Item #2491 Relacion del Funeral Entierro, y Exequias de el Illmo. Sr. Dr. D. Manuel Rubio y Salinas Arzobispo Que Fue de Esta Santa Iglesia Metropolitana de Mexico. Juan Becerra Moreno.
Relacion del Funeral Entierro, y Exequias de el Illmo. Sr. Dr. D. Manuel Rubio y Salinas Arzobispo Que Fue de Esta Santa Iglesia Metropolitana de Mexico...
Relacion del Funeral Entierro, y Exequias de el Illmo. Sr. Dr. D. Manuel Rubio y Salinas Arzobispo Que Fue de Esta Santa Iglesia Metropolitana de Mexico...

Relacion del Funeral Entierro, y Exequias de el Illmo. Sr. Dr. D. Manuel Rubio y Salinas Arzobispo Que Fue de Esta Santa Iglesia Metropolitana de Mexico...

Mexico City: En la Imprenta del Real y Mas Antiguo Colegio de S. Ildefonso, 1766. [10],155pp., plus large folding plate. Small quarto. Contemporary limp vellum, manuscript spine title. Remnants of vellum ties at fore-edge; spine mostly perished. Minor dampstaining to vellum. Two short tears at gutter of folding plate, well away from image. Quite clean internally. Very good. Item #2491

From January 1748 until his death in July 1765, Manuel Rubio y Salinas was the Archbishop of Mexico City. This period coincided with the rebirth and expansion of the Mexican mining industry, which fostered great wealth, new secular and ecclesiastical institutions, and an architectural boom in the viceregal capital. Rubio and the Church benefitted from the new wealth in significant material ways, but he remained popular throughout his tenure for attention to prevalent social concerns and dedication to his religious duties. One of his most significant achievements was the procuration of the 1754 papal decree that made Our Lady of Guadalupe the patron saint of New Spain.

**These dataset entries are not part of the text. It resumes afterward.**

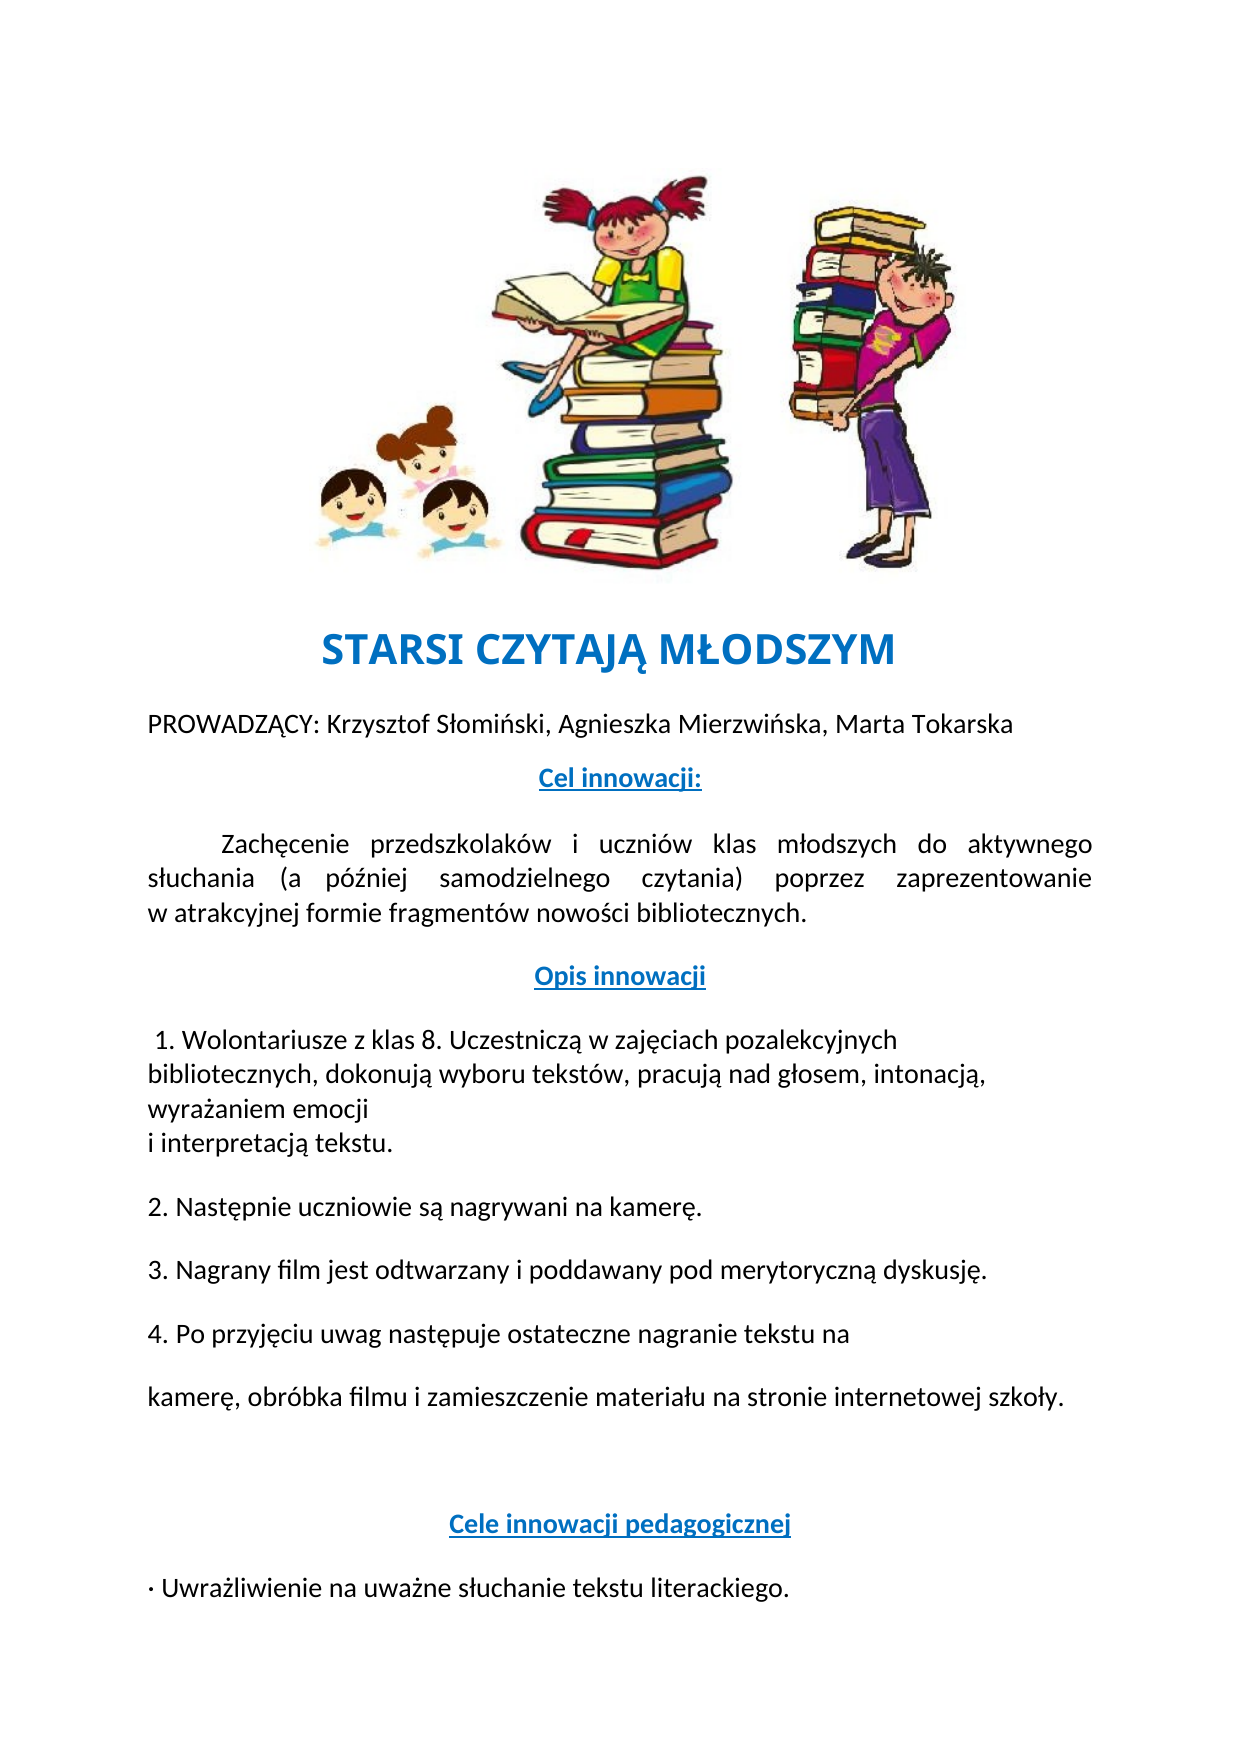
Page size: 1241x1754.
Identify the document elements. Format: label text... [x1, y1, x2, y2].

list Wolontariusze z klas 8. Uczestniczą w zajęciach pozalekcyjnych bibliotecznych, dokonują wyboru tekstów, pracują nad głosem, intonacją, wyrażaniem emocji [147, 1022, 1076, 1125]
subtitle Opis innowacji [283, 958, 957, 993]
list Uwrażliwienie na uważne słuchanie tekstu literackiego. [147, 1570, 1105, 1604]
picture [309, 168, 967, 584]
list Po przyjęciu uwag następuje ostateczne nagranie tekstu na [147, 1316, 1105, 1350]
title STARSI CZYTAJĄ MŁODSZYM [283, 620, 935, 677]
text Zachęcenie przedszkolaków i uczniów klas młodszych do aktywnego słuchania (a później samodzielnego czytania) poprzez zaprezentowanie w atrakcyjnej formie fragmentów nowości bibliotecznych. [147, 826, 1093, 929]
text i interpretacją tekstu. [147, 1125, 1105, 1159]
list Nagrany film jest odtwarzany i poddawany pod merytoryczną dyskusję. [147, 1252, 1105, 1287]
text PROWADZĄCY: Krzysztof Słomiński, Agnieszka Mierzwińska, Marta Tokarska [147, 706, 1105, 740]
list Następnie uczniowie są nagrywani na kamerę. [147, 1189, 1105, 1223]
text kamerę, obróbka filmu i zamieszczenie materiału na stronie internetowej szkoły. [147, 1379, 1105, 1414]
subtitle Cele innowacji pedagogicznej [283, 1506, 958, 1541]
subtitle Cel innowacji: [283, 759, 958, 794]
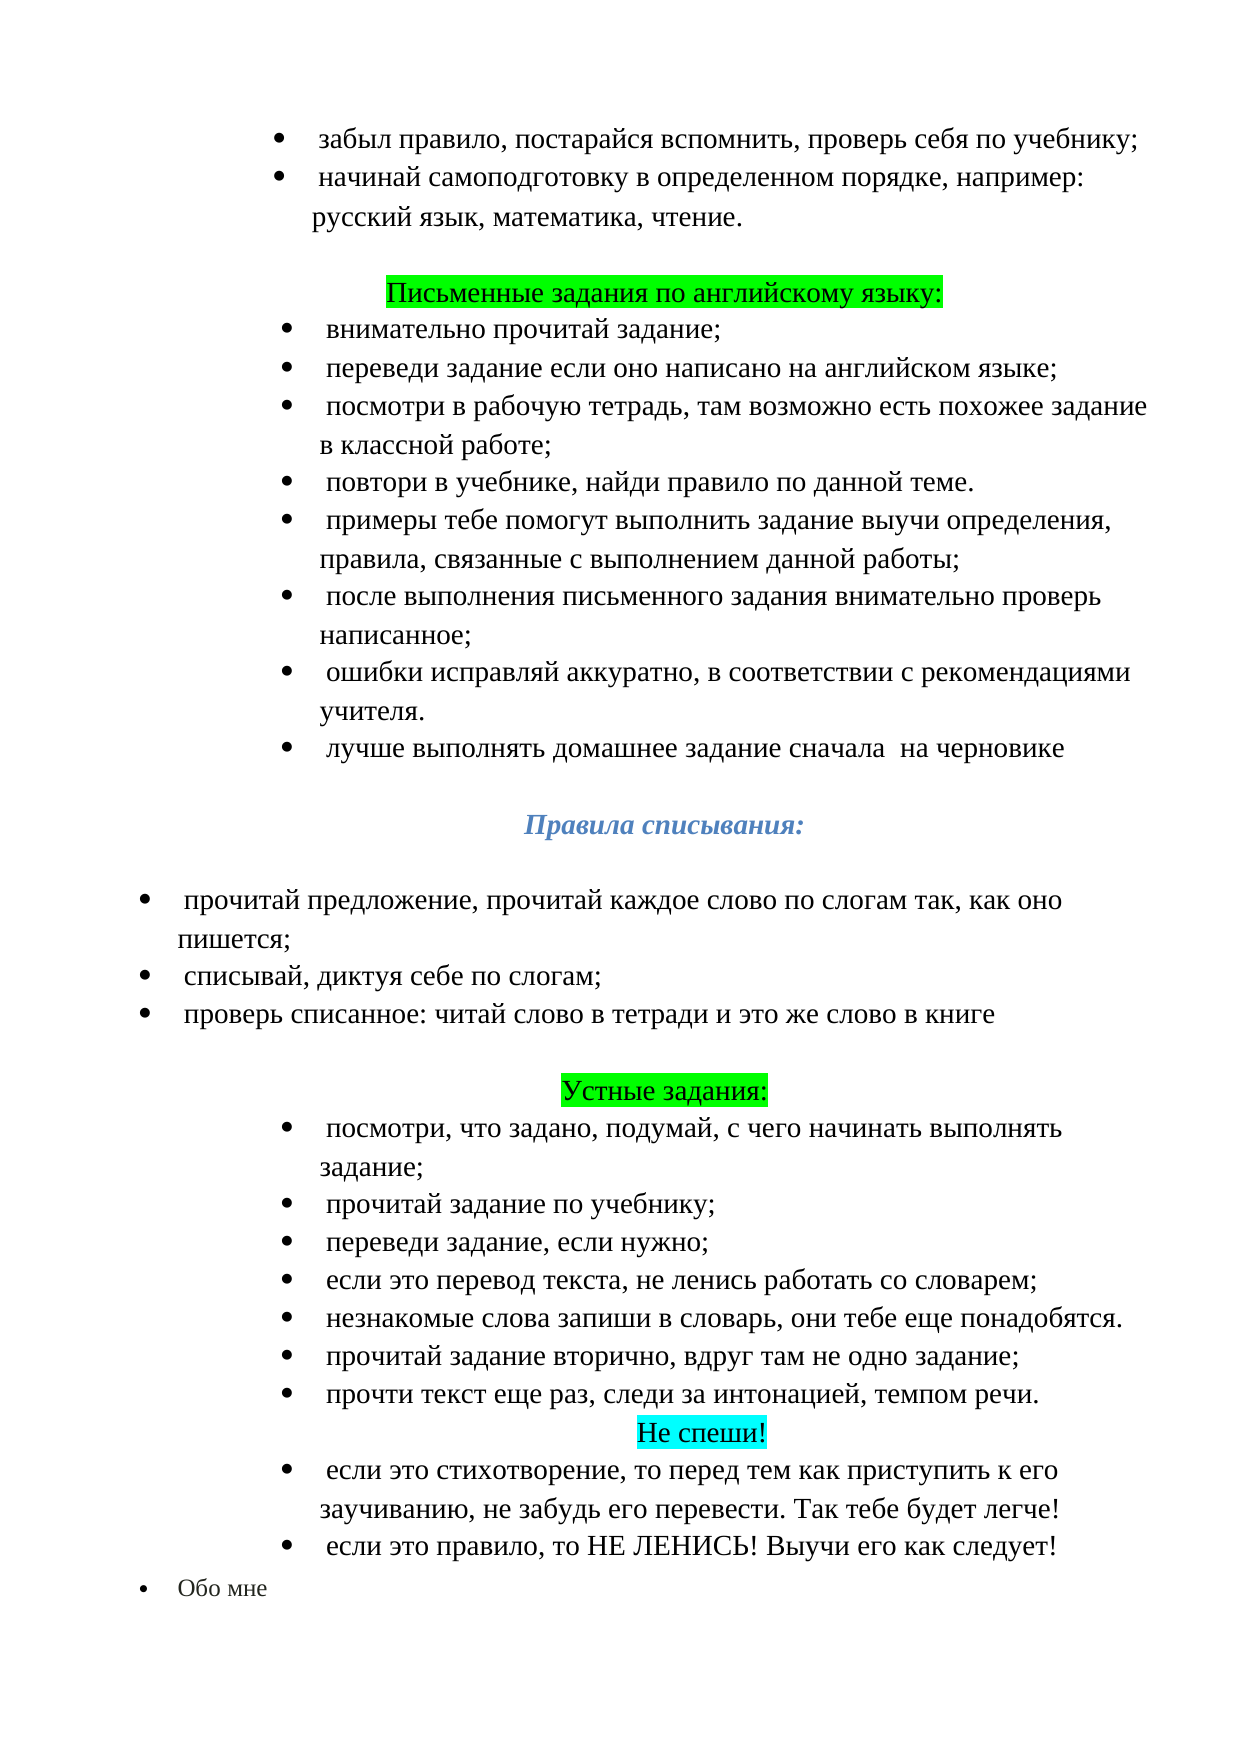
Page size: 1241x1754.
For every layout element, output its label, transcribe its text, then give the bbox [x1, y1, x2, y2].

text  незнакомые слова запиши в словарь, они тебе еще понадобятся. [282, 1297, 1152, 1335]
text  ошибки исправляй аккуратно, в соответствии с рекомендациями учителя. [282, 650, 1152, 726]
text  прочитай задание вторично, вдруг там не одно задание; [282, 1335, 1152, 1373]
text  прочитай предложение, прочитай каждое слово по слогам так, как оно пишется; [140, 878, 1152, 954]
text Устные задания: [177, 1069, 1152, 1107]
text Правила списывания: [177, 802, 1152, 841]
text  после выполнения письменного задания внимательно проверь написанное; [282, 574, 1152, 650]
text  если это стихотворение, то перед тем как приступить к его заучиванию, не забудь его перевести. Так тебе будет легче! [282, 1449, 1152, 1525]
text  проверь списанное: читай слово в тетради и это же слово в книге [140, 993, 1152, 1031]
text  переведи задание, если нужно; [282, 1221, 1152, 1259]
text Письменные задания по английскому языку: [177, 270, 1152, 308]
text  переведи задание если оно написано на английском языке; [282, 346, 1152, 384]
text Не спеши! [252, 1411, 1152, 1449]
text  прочти текст еще раз, следи за интонацией, темпом речи. [282, 1373, 1152, 1411]
text  посмотри в рабочую тетрадь, там возможно есть похожее задание в классной работе; [282, 384, 1152, 460]
text  забыл правило, постарайся вспомнить, проверь себя по учебнику; [274, 118, 1152, 156]
text  если это правило, то НЕ ЛЕНИСЬ! Выучи его как следует! [282, 1525, 1152, 1563]
text  лучше выполнять домашнее задание сначала на черновике [282, 726, 1152, 764]
text  списывай, диктуя себе по слогам; [140, 954, 1152, 993]
text  посмотри, что задано, подумай, с чего начинать выполнять задание; [282, 1107, 1152, 1183]
text  повтори в учебнике, найди правило по данной теме. [282, 460, 1152, 498]
text  если это перевод текста, не ленись работать со словарем; [282, 1259, 1152, 1297]
text  прочитай задание по учебнику; [282, 1183, 1152, 1221]
list Обо мне [140, 1563, 1152, 1602]
text  внимательно прочитай задание; [282, 308, 1152, 346]
text  начинай самоподготовку в определенном порядке, например: русский язык, математика, чтение. [274, 156, 1152, 232]
text  примеры тебе помогут выполнить задание выучи определения, правила, связанные с выполнением данной работы; [282, 498, 1152, 574]
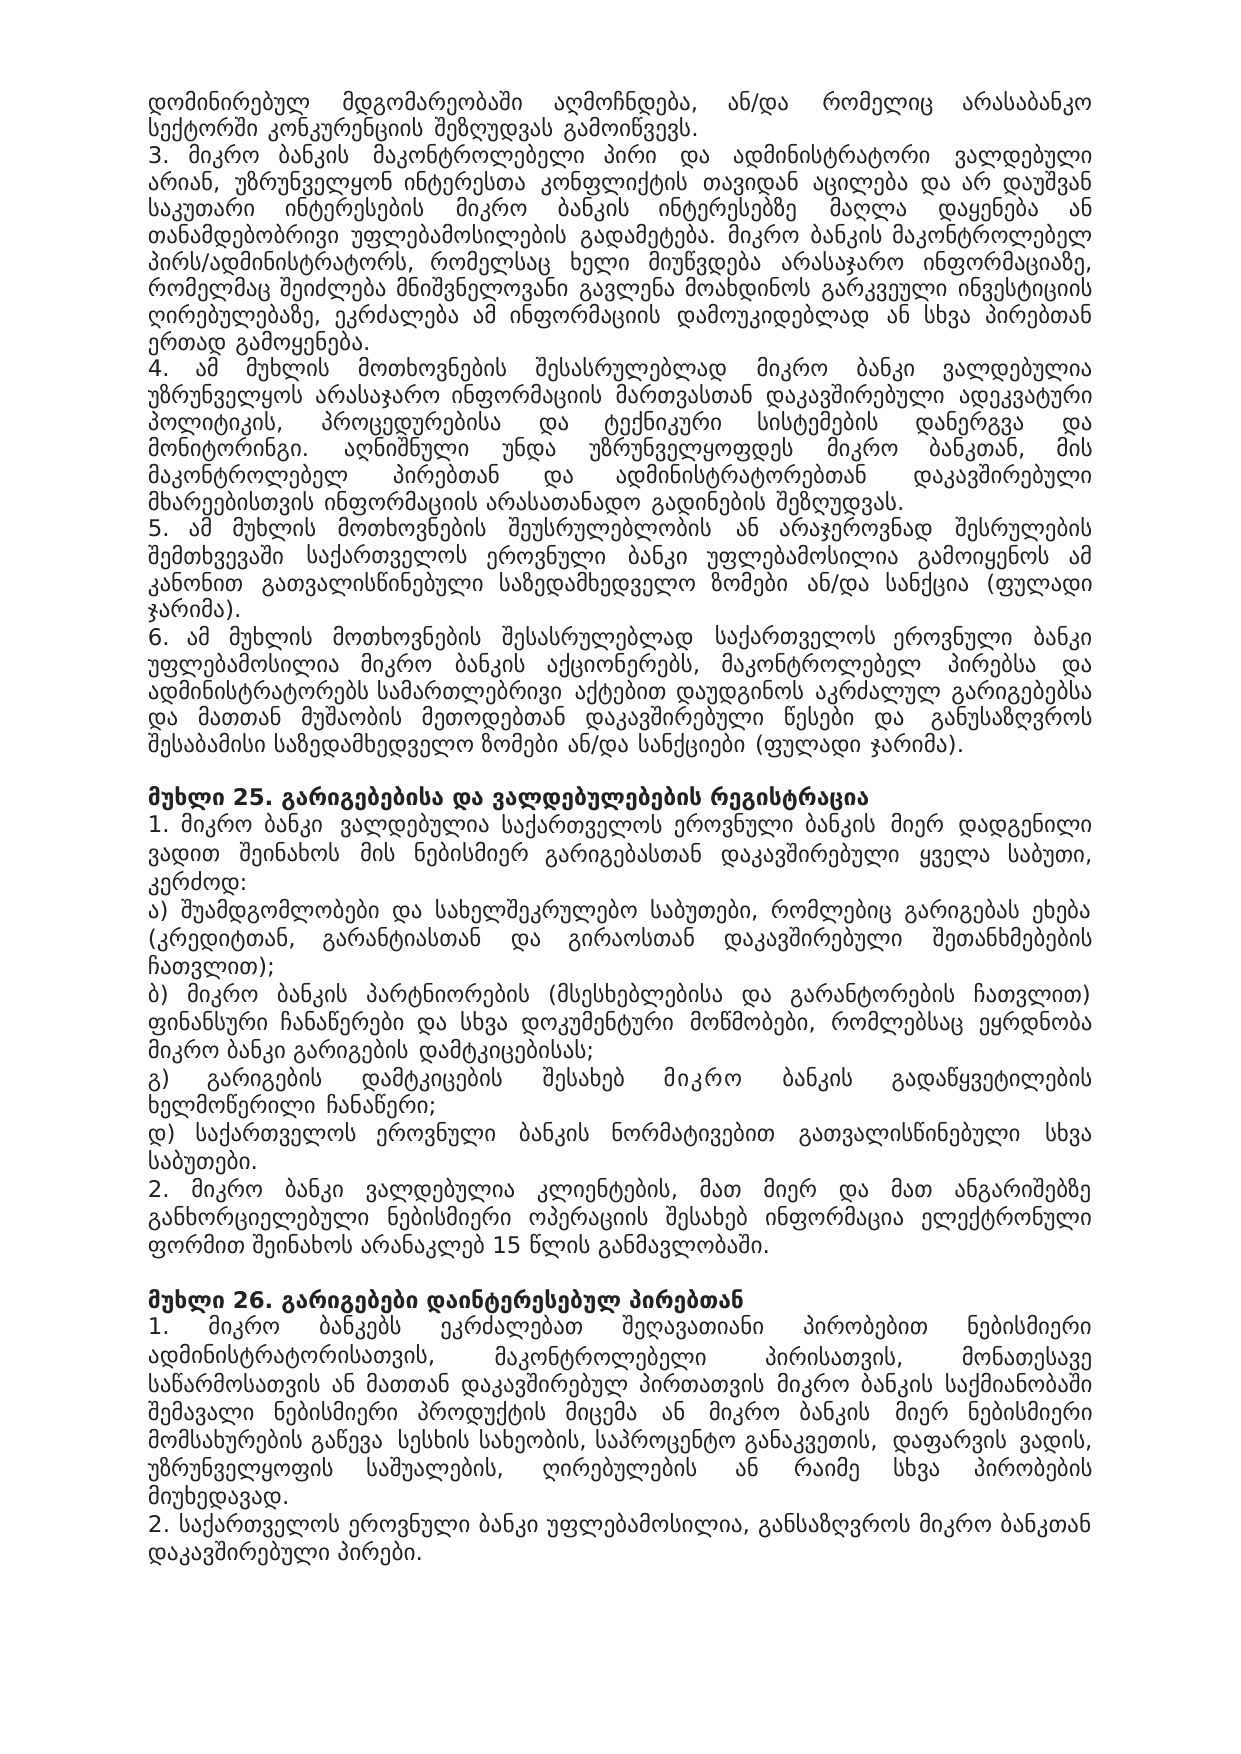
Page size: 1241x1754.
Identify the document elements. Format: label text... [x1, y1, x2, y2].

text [148, 89, 1092, 142]
text დ) საქართველოს ეროვნული ბანკის ნორმატივებით გათვალისწინებული სხვა საბუთები. [148, 1121, 1092, 1176]
text ა) შუამდგომლობები და სახელშეკრულებო საბუთები, რომლებიც გარიგებას ეხება (კრედიტთან, გარანტიასთან და გირაოსთან დაკავშირებული შეთანხმებების ჩათვლით); [148, 897, 1092, 981]
text მუხლი 26. გარიგებები დაინტერესებულ პირებთან [148, 1287, 1092, 1313]
text 2. საქართველოს ეროვნული ბანკი უფლებამოსილია, განსაზღვროს მიკრო ბანკთან დაკავშირებული პირები. [148, 1511, 1092, 1567]
text გ) გარიგების დამტკიცების შესახებ მიკრო ბანკის გადაწყვეტილების ხელმოწერილი ჩანაწერი; [148, 1065, 1092, 1121]
text ბ) მიკრო ბანკის პარტნიორების (მსესხებლებისა და გარანტორების ჩათვლით) ფინანსური ჩანაწერები და სხვა დოკუმენტური მოწმობები, რომლებსაც ეყრდნობა მიკრო ბანკი გარიგების დამტკიცებისას; [148, 981, 1092, 1065]
text 3. მიკრო ბანკის მაკონტროლებელი პირი და ადმინისტრატორი ვალდებული არიან, უზრუნველყონ ინტერესთა კონფლიქტის თავიდან აცილება და არ დაუშვან საკუთარი ინტერესების მიკრო ბანკის ინტერესებზე მაღლა დაყენება ან თანამდებობრივი უფლებამოსილების გადამეტება. მიკრო ბანკის მაკონტროლებელ პირს/ადმინისტრატორს, რომელსაც ხელი მიუწვდება არასაჯარო ინფორმაციაზე, რომელმაც შეიძლება მნიშვნელოვანი გავლენა მოახდინოს გარკვეული ინვესტიციის ღირებულებაზე, ეკრძალება ამ ინფორმაციის დამოუკიდებლად ან სხვა პირებთან ერთად გამოყენება. [148, 142, 1092, 355]
text 4. ამ მუხლის მოთხოვნების შესასრულებლად მიკრო ბანკი ვალდებულია უზრუნველყოს არასაჯარო ინფორმაციის მართვასთან დაკავშირებული ადეკვატური პოლიტიკის, პროცედურებისა და ტექნიკური სისტემების დანერგვა და მონიტორინგი. აღნიშნული უნდა უზრუნველყოფდეს მიკრო ბანკთან, მის მაკონტროლებელ პირებთან და ადმინისტრატორებთან დაკავშირებული მხარეებისთვის ინფორმაციის არასათანადო გადინების შეზღუდვას. [148, 355, 1092, 515]
text 1. მიკრო ბანკებს ეკრძალებათ შეღავათიანი პირობებით ნებისმიერი ადმინისტრატორისათვის, მაკონტროლებელი პირისათვის, მონათესავე საწარმოსათვის ან მათთან დაკავშირებულ პირთათვის მიკრო ბანკის საქმიანობაში შემავალი ნებისმიერი პროდუქტის მიცემა ან მიკრო ბანკის მიერ ნებისმიერი მომსახურების გაწევა სესხის სახეობის, საპროცენტო განაკვეთის, დაფარვის ვადის, უზრუნველყოფის საშუალების, ღირებულების ან რაიმე სხვა პირობების მიუხედავად. [148, 1313, 1092, 1511]
text 5. ამ მუხლის მოთხოვნების შეუსრულებლობის ან არაჯეროვნად შესრულების შემთხვევაში საქართველოს ეროვნული ბანკი უფლებამოსილია გამოიყენოს ამ კანონით გათვალისწინებული საზედამხედველო ზომები ან/და სანქცია (ფულადი ჯარიმა). [148, 515, 1092, 623]
text 2. მიკრო ბანკი ვალდებულია კლიენტების, მათ მიერ და მათ ანგარიშებზე განხორციელებული ნებისმიერი ოპერაციის შესახებ ინფორმაცია ელექტრონული ფორმით შეინახოს არანაკლებ 15 წლის განმავლობაში. [148, 1176, 1092, 1260]
text 1. მიკრო ბანკი ვალდებულია საქართველოს ეროვნული ბანკის მიერ დადგენილი ვადით შეინახოს მის ნებისმიერ გარიგებასთან დაკავშირებული ყველა საბუთი, კერძოდ: [148, 811, 1092, 897]
text 6. ამ მუხლის მოთხოვნების შესასრულებლად საქართველოს ეროვნული ბანკი უფლებამოსილია მიკრო ბანკის აქციონერებს, მაკონტროლებელ პირებსა და ადმინისტრატორებს სამართლებრივი აქტებით დაუდგინოს აკრძალულ გარიგებებსა და მათთან მუშაობის მეთოდებთან დაკავშირებული წესები და განუსაზღვროს შესაბამისი საზედამხედველო ზომები ან/და სანქციები (ფულადი ჯარიმა). [148, 623, 1092, 758]
text მუხლი 25. გარიგებებისა და ვალდებულებების რეგისტრაცია [148, 784, 1092, 811]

When Rubio died, all of Mexico City turned its energy towards his commemoration, much of which is summarized and transcribed in the present volume. The work includes a Spanish-language account of the last days of the Archbishop, his death, and his burial (pp.1-87); followed by the Latin funeral oration, "Maximum occidentis sidus...," spoken by Pedro José Rodriquez de Arizpe (pp.87-112); and concluded by a second funeral sermon given in Spanish by Cayetano Antonio de Torres. The account of the burial includes a detailed description of the cenotaph that the city erected for Rubio, including transcription of the inscriptions and epigrams by F.J. Alegre. Following the conclusion of the text, there is a large folding engraved plate by Manuek Villavicencio, one of the most prominent and skilled engravers of the period in colonial Mexico, that depicts the design of the funeral monument by Miguel Cabrera, "Pintor Americano," in exquisite detail and precisely to scale.

Extremely scarce on the market; no copies appear in available auction records since the Brinley Sale, almost 150 years ago, where Maximilian I's copy of this work brought $16 (!!). A good source for the study of Mexican colonial architecture, religious ceremonies, and death rituals; and very good, clean copy, with an outstanding example of the excellent and large architectural engraving.